NASA astronaut Jasmin Moghbeli is a member of the International Space Station’s (ISS) current Expedition 70 mission aboard the orbital lab. To celebrate the Jewish festival of lights, Moghbeli brought a felt menorah made by her and her family.
Hanukkah commemorates the rededication of the Second Temple in Jerusalem, after the Maccabean Revolt to vanquish the Greeks during the 160s BCE. The apocryphal tale from that victory says there was enough oil left to light the Temple’s ceremonial lamp for only one day. But the oil miraculously lasted for eight days, hence the holiday’s eight-night duration.
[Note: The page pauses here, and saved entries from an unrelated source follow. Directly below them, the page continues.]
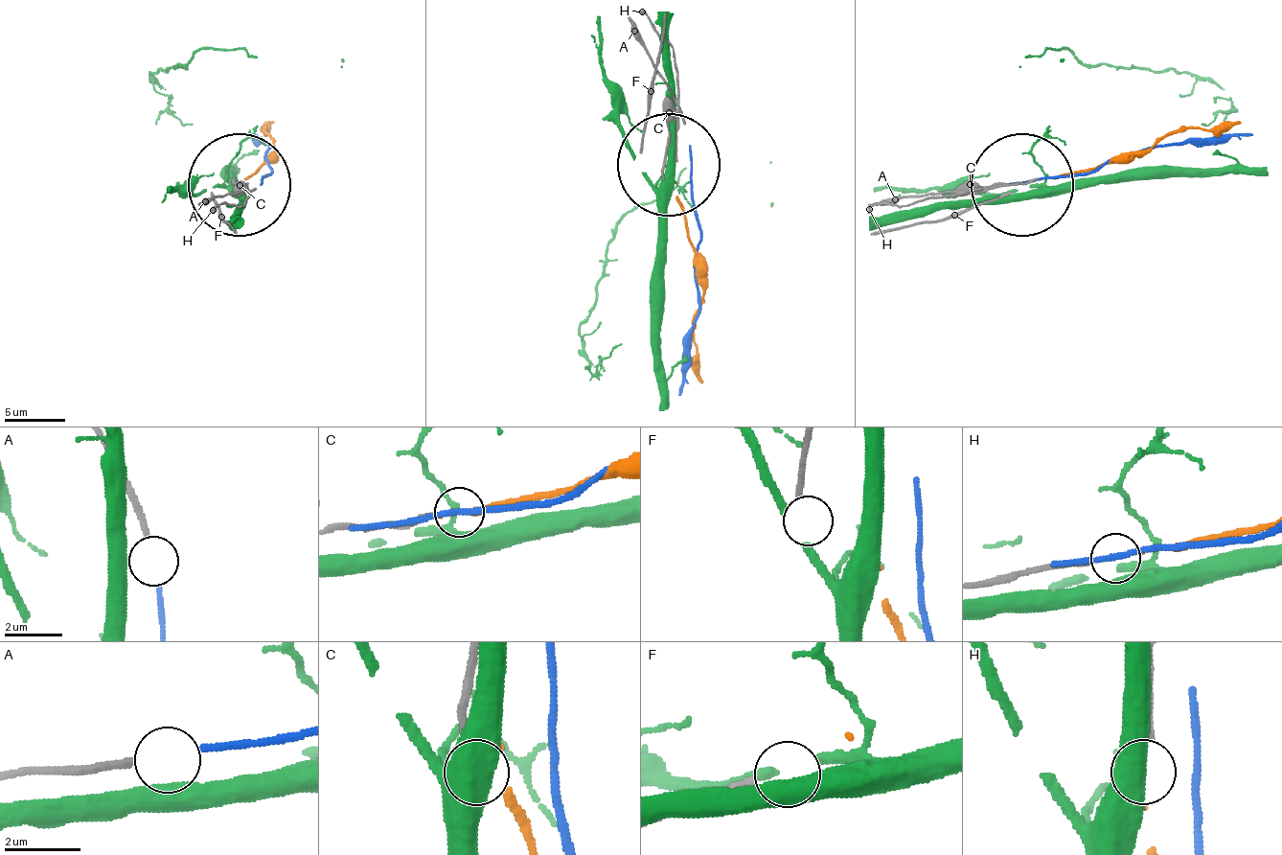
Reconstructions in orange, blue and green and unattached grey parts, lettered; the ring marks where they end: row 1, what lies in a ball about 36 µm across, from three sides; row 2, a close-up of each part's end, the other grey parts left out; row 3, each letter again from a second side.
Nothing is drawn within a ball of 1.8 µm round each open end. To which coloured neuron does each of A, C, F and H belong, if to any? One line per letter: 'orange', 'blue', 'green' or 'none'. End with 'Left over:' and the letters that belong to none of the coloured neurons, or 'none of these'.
A: blue
C: none
F: none
H: orange
Left over: C, F

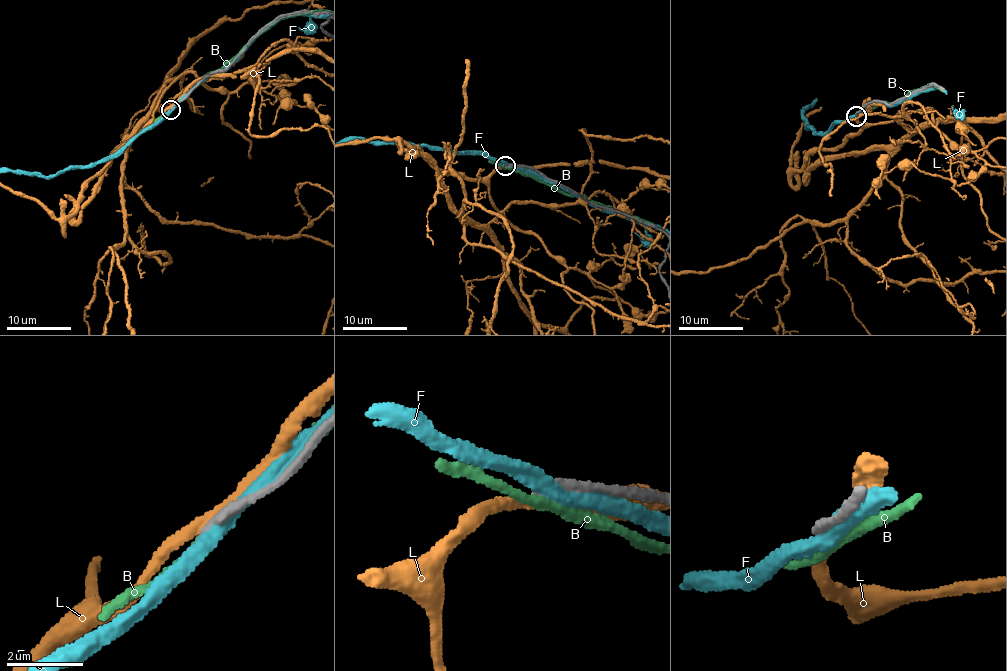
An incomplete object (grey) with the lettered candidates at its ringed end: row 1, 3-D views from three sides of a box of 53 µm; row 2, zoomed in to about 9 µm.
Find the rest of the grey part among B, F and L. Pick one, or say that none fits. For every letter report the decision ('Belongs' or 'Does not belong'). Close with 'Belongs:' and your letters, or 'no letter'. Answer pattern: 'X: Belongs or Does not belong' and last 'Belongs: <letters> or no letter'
B: Does not belong
F: Does not belong
L: Does not belong
Belongs: no letter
A Menorah, or hanukkiah, is a nine-branched candelabra, with one seat raised above and used to light the others. During Hanukkah, it is traditional for Jews to light an additional candle for each of the holiday’s eight nights. However, open flames are prohibited aboard the ISS, and most crewed spacecraft. So, rather than lighting candles each night, Moghbeli will be adding an additional piece of “fire” to her felt display.
Along with her NASA-compliant hanukkiah, Moghbeli also has a dreidel with her aboard the ISS. The four-sided top is used to play a Hanukkah game in which participants chance their spins with chocolate coins called “gelt,” letting the dreidel’s fall decide who gets the pot. The top’s four sides feature letters, which, in Hebrew, make an acronym for the phrase that translates to “a great miracle happened there.”
Happy Hanukkah from the @Space_Station!! Real candles not allowed! pic.twitter.com/xdqwyot5aeDecember 7, 2023
Sharing a video to social media, Moghbeli wished viewers “happy Hanukkah, from the International Space Station,” and then spun a dreidel in view of the felt menorah and one of the station’s windows looking downward at Earth.
As with all things in microgravity, the spin of the dreidel would continue until acted upon by a greater force. And, toward the end of her video, Moghbeli’s dreidel does, in fact, bump against the camera lens and bounce off the space station’s window, but that doesn’t completely stop its spin.
What’s more, without a clearly defined directional orientation, a true game of dreidel may not even be possible in microgravity, as the top could never definitively land on any of its four sides. For now, that can be a problem for the rabbis to debate, and we can just enjoy the marvel of a (theoretically) endlessly spinning dreidel in space.